THE INSIDES OF THE ‘GREEN ATTACKS’.
To learn about the activities and objectives of these ecological guerrillas who carry out their "attacks" in Buenos Aires and various Argentine cities and carry out periodic educational workshops in other cities, such as Madrid (Spain), Efe has interviewed Judith Villamayor, Articultores coordinator, who reveals the careful crafting of these "seed bombs."
"They are little balls of earth, clay and seeds, about two centimeters in diameter, kneaded with water and allowed to air in a place where there is no direct sun, so that they do not break," he explains.
“The earth will be the first food of the shoots. The function of the clay is to harden it a little so that no rodent or bird takes it away and that, when it falls apart with the rains, it will build a kind of "little bed" where the rich soil does not run very far from those shoots and can contain humidity for longer, ”he says.
According to Villamayor, clay "is necessary but we must not overdo it, or use refractory clay, because it will not dissolve in the rain."
To make the culture balls, the “articultores” suggest using garden seeds, because they have a short life cycle. The most suitable are chard, spinach, beets, lima beans, beans, corn, sunflower and amaranth, according to Villamayor.
The expert adds: "Using this type of seeds we help to make people aware of the need to consume food that is produced close to home and this is also achieved by means of such beautiful vegetables as ornamental garden plants."
"" The seed bomb "or" nendo dango ", in Japanese, is an oriental cultivation technique, which is proven to be the most efficient to recover lands desertified by man," according to Villamayor.
Articultores are made up of a group of non-profit people who are interested in art, free culture, caring for the environment and urban gardens, and who promote the free transit of culture, food and people, according to indicates Villamayor.
SHARING CULTURE AND CROPS.
“We do not get involved in the monitoring and use of what is sown and our objective is that the neighbors themselves‘ attack ’their own neighborhood, and use it in the way they agree. We are only a nexus of integration, and a stimulus to new projects, ”says the movement coordinator.
According to Villamayor, its main theme is free culture: “sharing knowledge, creating crops together and increasing resources such as memory, water, orchards, seeds and forests, as common goods. That will make us more responsible, free and tolerant people ”.
He also points out that the operation of Articultores has changed over the years and "now it is the same neighbor who writes us sending us the address of vacant land so that we can go and 'attack' it."

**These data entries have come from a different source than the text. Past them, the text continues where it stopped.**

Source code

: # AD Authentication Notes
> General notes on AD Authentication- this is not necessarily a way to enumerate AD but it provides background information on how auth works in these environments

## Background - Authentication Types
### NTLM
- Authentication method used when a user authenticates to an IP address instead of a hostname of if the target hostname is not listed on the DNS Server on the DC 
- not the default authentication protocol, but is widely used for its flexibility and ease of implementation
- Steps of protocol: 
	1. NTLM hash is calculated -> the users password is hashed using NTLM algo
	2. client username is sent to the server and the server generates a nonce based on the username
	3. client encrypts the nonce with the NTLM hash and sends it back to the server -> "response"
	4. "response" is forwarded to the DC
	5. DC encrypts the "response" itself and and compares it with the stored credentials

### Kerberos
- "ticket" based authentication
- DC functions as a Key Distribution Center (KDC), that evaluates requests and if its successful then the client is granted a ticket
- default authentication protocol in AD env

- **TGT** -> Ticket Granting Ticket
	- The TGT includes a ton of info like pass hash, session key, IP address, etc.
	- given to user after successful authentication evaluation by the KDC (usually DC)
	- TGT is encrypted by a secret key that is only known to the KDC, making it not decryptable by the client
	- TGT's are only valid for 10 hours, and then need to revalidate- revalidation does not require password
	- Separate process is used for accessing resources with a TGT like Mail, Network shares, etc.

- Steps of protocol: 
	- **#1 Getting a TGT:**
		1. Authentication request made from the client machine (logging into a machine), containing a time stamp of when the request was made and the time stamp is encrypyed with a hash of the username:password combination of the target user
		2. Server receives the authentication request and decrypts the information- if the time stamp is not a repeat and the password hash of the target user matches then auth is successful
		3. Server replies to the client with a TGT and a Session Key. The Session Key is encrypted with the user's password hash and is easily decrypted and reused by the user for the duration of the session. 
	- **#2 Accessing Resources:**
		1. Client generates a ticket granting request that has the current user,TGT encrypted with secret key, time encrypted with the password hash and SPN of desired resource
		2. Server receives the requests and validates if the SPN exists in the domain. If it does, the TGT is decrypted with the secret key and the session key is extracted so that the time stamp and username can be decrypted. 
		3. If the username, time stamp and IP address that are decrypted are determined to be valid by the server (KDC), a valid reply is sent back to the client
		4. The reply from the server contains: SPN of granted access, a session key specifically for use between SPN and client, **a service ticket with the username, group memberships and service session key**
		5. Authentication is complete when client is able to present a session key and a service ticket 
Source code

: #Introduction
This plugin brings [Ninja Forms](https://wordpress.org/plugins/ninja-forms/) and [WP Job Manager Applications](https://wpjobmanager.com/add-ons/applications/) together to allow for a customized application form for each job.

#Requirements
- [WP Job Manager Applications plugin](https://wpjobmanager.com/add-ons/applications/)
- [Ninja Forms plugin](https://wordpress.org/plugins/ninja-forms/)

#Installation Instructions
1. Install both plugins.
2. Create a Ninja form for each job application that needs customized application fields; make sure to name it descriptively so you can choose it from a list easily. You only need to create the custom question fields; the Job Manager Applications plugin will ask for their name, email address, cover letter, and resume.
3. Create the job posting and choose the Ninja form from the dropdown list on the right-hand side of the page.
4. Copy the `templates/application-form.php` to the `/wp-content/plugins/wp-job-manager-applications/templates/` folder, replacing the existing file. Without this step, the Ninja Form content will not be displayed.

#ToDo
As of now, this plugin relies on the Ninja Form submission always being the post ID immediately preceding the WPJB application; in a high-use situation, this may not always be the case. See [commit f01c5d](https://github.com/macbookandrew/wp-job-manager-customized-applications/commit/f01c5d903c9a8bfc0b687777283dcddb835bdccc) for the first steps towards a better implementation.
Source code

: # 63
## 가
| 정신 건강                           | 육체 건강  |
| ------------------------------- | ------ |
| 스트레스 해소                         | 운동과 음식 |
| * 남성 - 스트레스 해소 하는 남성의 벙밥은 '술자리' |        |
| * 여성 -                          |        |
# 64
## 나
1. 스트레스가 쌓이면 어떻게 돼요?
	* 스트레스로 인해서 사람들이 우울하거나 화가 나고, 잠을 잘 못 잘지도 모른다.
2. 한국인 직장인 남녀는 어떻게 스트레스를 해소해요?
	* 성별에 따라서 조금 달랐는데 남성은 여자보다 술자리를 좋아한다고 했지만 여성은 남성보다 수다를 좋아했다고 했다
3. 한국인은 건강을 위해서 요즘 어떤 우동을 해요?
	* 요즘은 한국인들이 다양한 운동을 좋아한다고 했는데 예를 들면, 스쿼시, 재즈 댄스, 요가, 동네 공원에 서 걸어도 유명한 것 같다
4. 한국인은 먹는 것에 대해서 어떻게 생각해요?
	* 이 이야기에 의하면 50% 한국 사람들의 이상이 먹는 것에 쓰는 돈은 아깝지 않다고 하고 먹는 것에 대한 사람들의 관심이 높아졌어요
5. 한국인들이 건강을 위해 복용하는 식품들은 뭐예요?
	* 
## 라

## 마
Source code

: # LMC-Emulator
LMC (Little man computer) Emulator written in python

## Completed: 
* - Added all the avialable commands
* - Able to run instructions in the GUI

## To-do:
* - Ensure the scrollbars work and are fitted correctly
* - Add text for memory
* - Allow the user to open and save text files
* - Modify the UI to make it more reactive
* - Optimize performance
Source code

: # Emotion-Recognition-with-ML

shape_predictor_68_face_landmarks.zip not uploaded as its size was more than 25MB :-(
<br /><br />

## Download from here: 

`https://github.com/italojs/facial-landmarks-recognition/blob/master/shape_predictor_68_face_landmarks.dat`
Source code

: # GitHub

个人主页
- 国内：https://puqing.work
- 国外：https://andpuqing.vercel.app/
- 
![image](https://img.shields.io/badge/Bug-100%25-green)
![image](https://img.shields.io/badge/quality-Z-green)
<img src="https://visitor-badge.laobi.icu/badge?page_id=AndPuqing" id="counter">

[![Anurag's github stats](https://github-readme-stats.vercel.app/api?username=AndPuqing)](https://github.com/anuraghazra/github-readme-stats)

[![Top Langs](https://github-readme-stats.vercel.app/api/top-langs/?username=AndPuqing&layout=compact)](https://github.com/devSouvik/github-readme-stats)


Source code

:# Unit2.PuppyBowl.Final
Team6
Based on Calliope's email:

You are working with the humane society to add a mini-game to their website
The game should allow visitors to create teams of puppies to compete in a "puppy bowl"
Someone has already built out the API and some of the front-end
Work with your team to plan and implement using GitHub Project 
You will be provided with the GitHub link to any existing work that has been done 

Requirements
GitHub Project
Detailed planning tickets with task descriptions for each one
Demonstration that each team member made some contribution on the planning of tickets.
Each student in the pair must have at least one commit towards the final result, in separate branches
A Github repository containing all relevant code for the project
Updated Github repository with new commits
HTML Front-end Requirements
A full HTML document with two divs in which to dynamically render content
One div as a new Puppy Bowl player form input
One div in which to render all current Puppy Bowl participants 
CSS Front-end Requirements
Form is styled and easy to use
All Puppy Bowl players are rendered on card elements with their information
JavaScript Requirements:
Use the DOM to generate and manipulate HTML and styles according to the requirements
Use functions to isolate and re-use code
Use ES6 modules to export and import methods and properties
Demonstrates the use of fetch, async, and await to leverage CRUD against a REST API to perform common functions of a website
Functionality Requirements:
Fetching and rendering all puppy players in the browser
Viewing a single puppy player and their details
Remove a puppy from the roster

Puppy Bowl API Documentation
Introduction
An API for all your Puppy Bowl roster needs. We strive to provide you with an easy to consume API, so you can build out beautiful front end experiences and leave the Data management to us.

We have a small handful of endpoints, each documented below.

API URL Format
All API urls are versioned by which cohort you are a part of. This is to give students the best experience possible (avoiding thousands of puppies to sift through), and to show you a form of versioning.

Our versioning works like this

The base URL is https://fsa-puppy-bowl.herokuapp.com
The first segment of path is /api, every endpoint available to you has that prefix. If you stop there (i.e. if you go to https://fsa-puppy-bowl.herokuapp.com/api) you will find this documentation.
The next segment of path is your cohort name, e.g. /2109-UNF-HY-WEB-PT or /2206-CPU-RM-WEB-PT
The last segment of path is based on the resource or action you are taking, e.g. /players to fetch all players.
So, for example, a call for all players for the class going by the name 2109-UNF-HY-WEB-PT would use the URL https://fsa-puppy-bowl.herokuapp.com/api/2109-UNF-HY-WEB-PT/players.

"The latest messages that are reaching us are from parents or neighbors who have access to a neglected public space, for example in Madrid (Spain), La Plata (Argentina) or Bogotá (Colombia), and who want to throw" bombs of seeds "of vegetables to make a wild garden that, unlike the organic garden, does not require attention," he highlights.
Although according to the spokesperson for Articultores "groups appear or disappear, and may even be fashions", so before joining this movement "it may be better to ask yourself what is one willing to do to improve the place where you live and how you can contribute to leave a much richer legacy than the one he enjoys now, instead of impoverishing it ”.

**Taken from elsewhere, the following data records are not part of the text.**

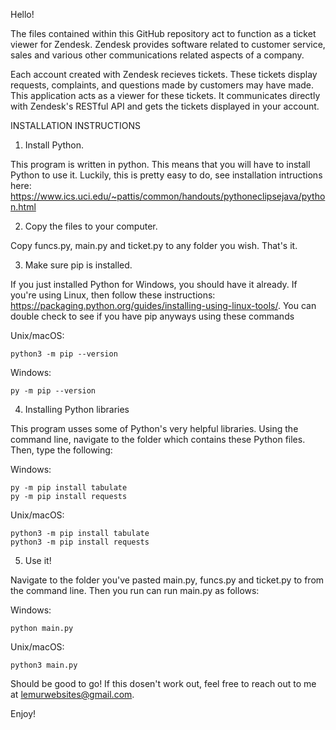 Hello!

The files contained within this GitHub repository act to function as a ticket viewer for Zendesk.
Zendesk provides software related to customer service, sales and various other communications related
aspects of a company. 

Each account created with Zendesk recieves tickets. These tickets display requests, complaints, and 
questions made by customers may have made. This application acts as a viewer for these tickets.
It communicates directly with Zendesk's RESTful API and gets the tickets displayed in your account.

INSTALLATION INSTRUCTIONS

1. Install Python.

This program is written in python. This means that you will have to install Python to use it. Luckily,
this is pretty easy to do, see installation intructions here: https://www.ics.uci.edu/~pattis/common/handouts/pythoneclipsejava/python.html


2. Copy the files to your computer.

Copy funcs.py, main.py and ticket.py to any folder you wish. That's it.


3. Make sure pip is installed.

If you just installed Python for Windows, you should have it already. If you're using Linux, then 
follow these instructions: https://packaging.python.org/guides/installing-using-linux-tools/.
You can double check to see if you have pip anyways using these commands

Unix/macOS:

    python3 -m pip --version

Windows:

    py -m pip --version


4. Installing Python libraries

This program usses some of Python's very helpful libraries. Using the command line, navigate to the 
folder which contains these Python files. Then, type the following:

Windows:

    py -m pip install tabulate
    py -m pip install requests

Unix/macOS:

    python3 -m pip install tabulate
    python3 -m pip install requests


5. Use it!

Navigate to the folder you've pasted main.py, funcs.py and ticket.py to from the command line.
Then you run can run main.py as follows:

Windows:

    python main.py

Unix/macOS:

    python3 main.py

Should be good to go! If this dosen't work out, feel free to reach out to me at lemurwebsites@gmail.com.

Enjoy!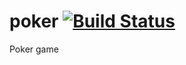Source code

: # poker [![Build Status](https://travis-ci.com/garamizo/poker.svg?branch=master)](https://travis-ci.com/garamizo/poker)
Poker game

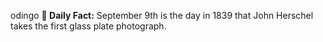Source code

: odingo
**<b>📌 Daily Fact:</b>** September 9th is the day in 1839 that John Herschel takes the first glass plate photograph.
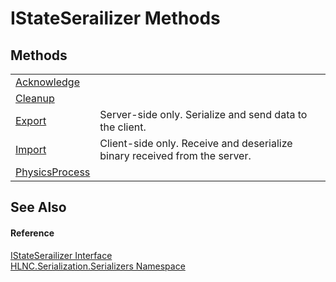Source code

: # IStateSerailizer Methods




## Methods
<table>
<tr>
<td><a href="M_HLNC_Serialization_Serializers_IStateSerailizer_Acknowledge">Acknowledge</a></td>
<td> </td></tr>
<tr>
<td><a href="M_HLNC_Serialization_Serializers_IStateSerailizer_Cleanup">Cleanup</a></td>
<td> </td></tr>
<tr>
<td><a href="M_HLNC_Serialization_Serializers_IStateSerailizer_Export">Export</a></td>
<td>Server-side only. Serialize and send data to the client.</td></tr>
<tr>
<td><a href="M_HLNC_Serialization_Serializers_IStateSerailizer_Import">Import</a></td>
<td>Client-side only. Receive and deserialize binary received from the server.</td></tr>
<tr>
<td><a href="M_HLNC_Serialization_Serializers_IStateSerailizer_PhysicsProcess">PhysicsProcess</a></td>
<td> </td></tr>
</table>

## See Also


#### Reference
<a href="T_HLNC_Serialization_Serializers_IStateSerailizer">IStateSerailizer Interface</a>  
<a href="N_HLNC_Serialization_Serializers">HLNC.Serialization.Serializers Namespace</a>  

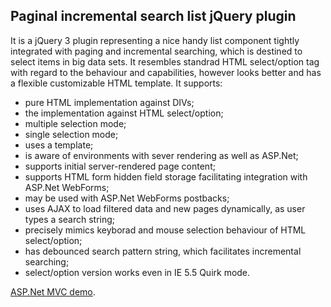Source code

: ## Paginal incremental search list jQuery plugin
It is a jQuery 3 plugin representing a nice handy list component tightly integrated with paging and incremental searching,
which is destined to select items in big data sets. It resembles standrad HTML select/option tag with regard to
the behaviour and capabilities, however looks better and has a flexible customizable HTML template. It supports:
* pure HTML implementation against DIVs;
* the implementation against HTML select/option;
* multiple selection mode;
* single selection mode;
* uses a template;
* is aware of environments with sever rendering as well as ASP.Net;
* supports initial server-rendered page content;
* supports HTML form hidden field storage facilitating integration with ASP.Net WebForms;
* may be used with ASP.Net WebForms postbacks;
* uses AJAX to load filtered data and new pages dynamically, as user types a search string;
* precisely mimics keyborad and mouse selection behaviour of HTML select/option;
* has debounced search pattern string, which facilitates incremental searching;
* select/option version works even in IE 5.5 Quirk mode.


[ASP.Net MVC demo](http://http://searchlist.1gb.ru/).
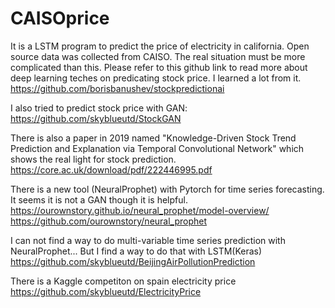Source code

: # CAISOprice
It is a LSTM program to predict the price of electricity in california. Open source data was collected from CAISO. 
The real situation must be more complicated than this. Please refer to this github link to read more about deep learning teches on predicating stock price. I learned a lot from it.
https://github.com/borisbanushev/stockpredictionai

I also tried to predict stock price with GAN: https://github.com/skyblueutd/StockGAN

There is also a paper in 2019 named "Knowledge-Driven Stock Trend Prediction and Explanation via Temporal Convolutional Network" which shows the real light for stock prediction.
https://core.ac.uk/download/pdf/222446995.pdf



There is a new tool (NeuralProphet) with Pytorch for time series forecasting. It seems it is not a GAN though it is helpful.
https://ourownstory.github.io/neural_prophet/model-overview/
https://github.com/ourownstory/neural_prophet

I can not find a way to do multi-variable time series prediction with NeuralProphet... But I find a way to do that with LSTM(Keras)
https://github.com/skyblueutd/BeijingAirPollutionPrediction

There is a Kaggle competiton on spain electricity price
https://github.com/skyblueutd/ElectricityPrice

What is our footprint? What do we leave in our transit through this time and space? What can we do better for our children and grandchildren? What values can we 'tattoo' on the skin of the world? pertinent questions, according to Villamayor.
Who concludes: “The important groups are those that include our family, friends and the neighbors of the neighborhood who saw us grow up, they are the ones that come together to work in that abandoned field on the corner and manage to pull out squash (pumpkins), aubergines and spinach. , as well as enabling a time share and smiles won with our peers ”.